* _Assigned task_: Check each line of the data, and copy those where "studiów" appears.

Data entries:

++++++++

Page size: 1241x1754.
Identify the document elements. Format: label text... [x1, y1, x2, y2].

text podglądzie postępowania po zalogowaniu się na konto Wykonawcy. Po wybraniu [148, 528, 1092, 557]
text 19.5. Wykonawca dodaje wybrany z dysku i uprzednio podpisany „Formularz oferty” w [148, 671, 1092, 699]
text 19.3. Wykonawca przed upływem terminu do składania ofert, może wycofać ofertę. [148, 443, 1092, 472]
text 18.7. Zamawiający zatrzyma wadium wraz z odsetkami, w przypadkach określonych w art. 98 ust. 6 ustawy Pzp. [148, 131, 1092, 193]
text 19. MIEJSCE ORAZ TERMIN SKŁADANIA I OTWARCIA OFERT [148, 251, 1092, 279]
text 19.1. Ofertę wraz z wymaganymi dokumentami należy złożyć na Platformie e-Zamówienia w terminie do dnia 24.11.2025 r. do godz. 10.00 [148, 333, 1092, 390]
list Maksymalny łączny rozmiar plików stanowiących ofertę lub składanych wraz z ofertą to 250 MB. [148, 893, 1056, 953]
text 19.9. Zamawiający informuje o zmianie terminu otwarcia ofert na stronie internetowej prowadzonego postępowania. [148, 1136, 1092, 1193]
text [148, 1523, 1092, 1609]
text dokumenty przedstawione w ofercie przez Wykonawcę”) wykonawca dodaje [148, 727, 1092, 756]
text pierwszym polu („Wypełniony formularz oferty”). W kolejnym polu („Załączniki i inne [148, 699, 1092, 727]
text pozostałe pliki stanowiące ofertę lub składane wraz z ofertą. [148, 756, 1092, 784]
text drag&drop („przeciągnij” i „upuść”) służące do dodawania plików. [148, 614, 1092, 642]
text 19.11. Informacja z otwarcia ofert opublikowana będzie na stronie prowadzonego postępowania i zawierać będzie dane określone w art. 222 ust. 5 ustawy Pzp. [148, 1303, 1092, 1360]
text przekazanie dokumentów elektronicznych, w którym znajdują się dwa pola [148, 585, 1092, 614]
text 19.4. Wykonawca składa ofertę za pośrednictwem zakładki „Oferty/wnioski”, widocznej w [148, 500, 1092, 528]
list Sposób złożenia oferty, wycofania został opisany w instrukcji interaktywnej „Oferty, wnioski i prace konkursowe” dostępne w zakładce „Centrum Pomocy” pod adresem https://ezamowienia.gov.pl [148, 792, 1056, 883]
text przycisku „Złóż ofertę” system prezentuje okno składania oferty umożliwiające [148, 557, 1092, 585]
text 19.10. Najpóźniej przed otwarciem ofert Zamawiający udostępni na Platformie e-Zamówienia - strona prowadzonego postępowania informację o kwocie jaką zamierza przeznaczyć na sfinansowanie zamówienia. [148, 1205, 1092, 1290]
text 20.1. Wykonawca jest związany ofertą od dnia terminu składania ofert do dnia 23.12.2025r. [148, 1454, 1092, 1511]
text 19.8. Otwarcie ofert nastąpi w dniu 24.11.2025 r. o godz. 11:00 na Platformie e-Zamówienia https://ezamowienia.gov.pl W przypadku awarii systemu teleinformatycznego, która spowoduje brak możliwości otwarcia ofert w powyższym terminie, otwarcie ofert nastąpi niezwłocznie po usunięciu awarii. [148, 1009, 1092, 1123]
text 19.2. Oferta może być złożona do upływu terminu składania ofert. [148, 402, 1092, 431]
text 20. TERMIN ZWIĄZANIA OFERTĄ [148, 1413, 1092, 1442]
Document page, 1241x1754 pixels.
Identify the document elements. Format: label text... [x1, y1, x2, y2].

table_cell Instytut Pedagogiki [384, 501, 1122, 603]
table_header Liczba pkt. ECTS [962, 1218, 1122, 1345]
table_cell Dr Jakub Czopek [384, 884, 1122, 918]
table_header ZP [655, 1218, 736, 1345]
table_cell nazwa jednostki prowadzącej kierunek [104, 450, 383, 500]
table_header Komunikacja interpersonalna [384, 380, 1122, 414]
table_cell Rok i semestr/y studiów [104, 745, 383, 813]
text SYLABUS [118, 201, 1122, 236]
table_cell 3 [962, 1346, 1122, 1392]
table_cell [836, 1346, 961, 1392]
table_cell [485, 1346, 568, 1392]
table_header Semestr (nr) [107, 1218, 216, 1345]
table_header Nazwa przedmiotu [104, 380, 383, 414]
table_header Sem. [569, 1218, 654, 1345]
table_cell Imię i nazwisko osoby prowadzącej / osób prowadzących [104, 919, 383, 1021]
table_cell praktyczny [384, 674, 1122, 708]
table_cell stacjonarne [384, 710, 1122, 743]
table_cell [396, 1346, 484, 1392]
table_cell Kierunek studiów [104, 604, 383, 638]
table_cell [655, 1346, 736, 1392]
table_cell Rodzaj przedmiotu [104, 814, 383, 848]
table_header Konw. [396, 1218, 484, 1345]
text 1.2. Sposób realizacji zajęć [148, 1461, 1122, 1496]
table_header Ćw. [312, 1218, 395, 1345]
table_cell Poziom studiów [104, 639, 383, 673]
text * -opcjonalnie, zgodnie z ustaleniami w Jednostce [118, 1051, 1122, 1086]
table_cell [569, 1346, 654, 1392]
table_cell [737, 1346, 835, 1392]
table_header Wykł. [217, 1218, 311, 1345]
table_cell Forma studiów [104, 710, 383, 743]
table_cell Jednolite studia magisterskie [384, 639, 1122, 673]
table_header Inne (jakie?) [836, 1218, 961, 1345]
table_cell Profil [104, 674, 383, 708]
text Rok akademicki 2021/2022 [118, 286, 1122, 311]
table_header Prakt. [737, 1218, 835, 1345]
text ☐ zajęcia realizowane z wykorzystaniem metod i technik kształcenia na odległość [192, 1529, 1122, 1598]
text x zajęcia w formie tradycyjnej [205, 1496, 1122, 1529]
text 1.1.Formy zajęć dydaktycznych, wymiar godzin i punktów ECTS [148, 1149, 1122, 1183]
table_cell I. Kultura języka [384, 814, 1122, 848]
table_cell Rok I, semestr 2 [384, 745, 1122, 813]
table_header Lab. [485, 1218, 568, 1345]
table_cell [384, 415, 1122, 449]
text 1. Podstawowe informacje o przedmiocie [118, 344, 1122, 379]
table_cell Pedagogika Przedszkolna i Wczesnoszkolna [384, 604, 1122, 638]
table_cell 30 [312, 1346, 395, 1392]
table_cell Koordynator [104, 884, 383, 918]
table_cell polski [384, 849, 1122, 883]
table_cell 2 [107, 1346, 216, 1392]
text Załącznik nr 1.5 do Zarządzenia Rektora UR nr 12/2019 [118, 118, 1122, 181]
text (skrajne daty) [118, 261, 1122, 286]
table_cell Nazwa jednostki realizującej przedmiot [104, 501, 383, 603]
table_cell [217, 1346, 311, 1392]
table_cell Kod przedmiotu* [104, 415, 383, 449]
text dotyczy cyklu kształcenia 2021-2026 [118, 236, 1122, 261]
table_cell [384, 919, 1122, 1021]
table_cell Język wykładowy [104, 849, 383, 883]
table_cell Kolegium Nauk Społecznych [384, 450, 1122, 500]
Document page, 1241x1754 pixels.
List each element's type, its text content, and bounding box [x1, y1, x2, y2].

++++++++

* _Response area_:
table_cell Rok i semestr/y studiów [104, 745, 383, 813]
table_cell Kierunek studiów [104, 604, 383, 638]
table_cell Poziom studiów [104, 639, 383, 673]
table_cell Forma studiów [104, 710, 383, 743]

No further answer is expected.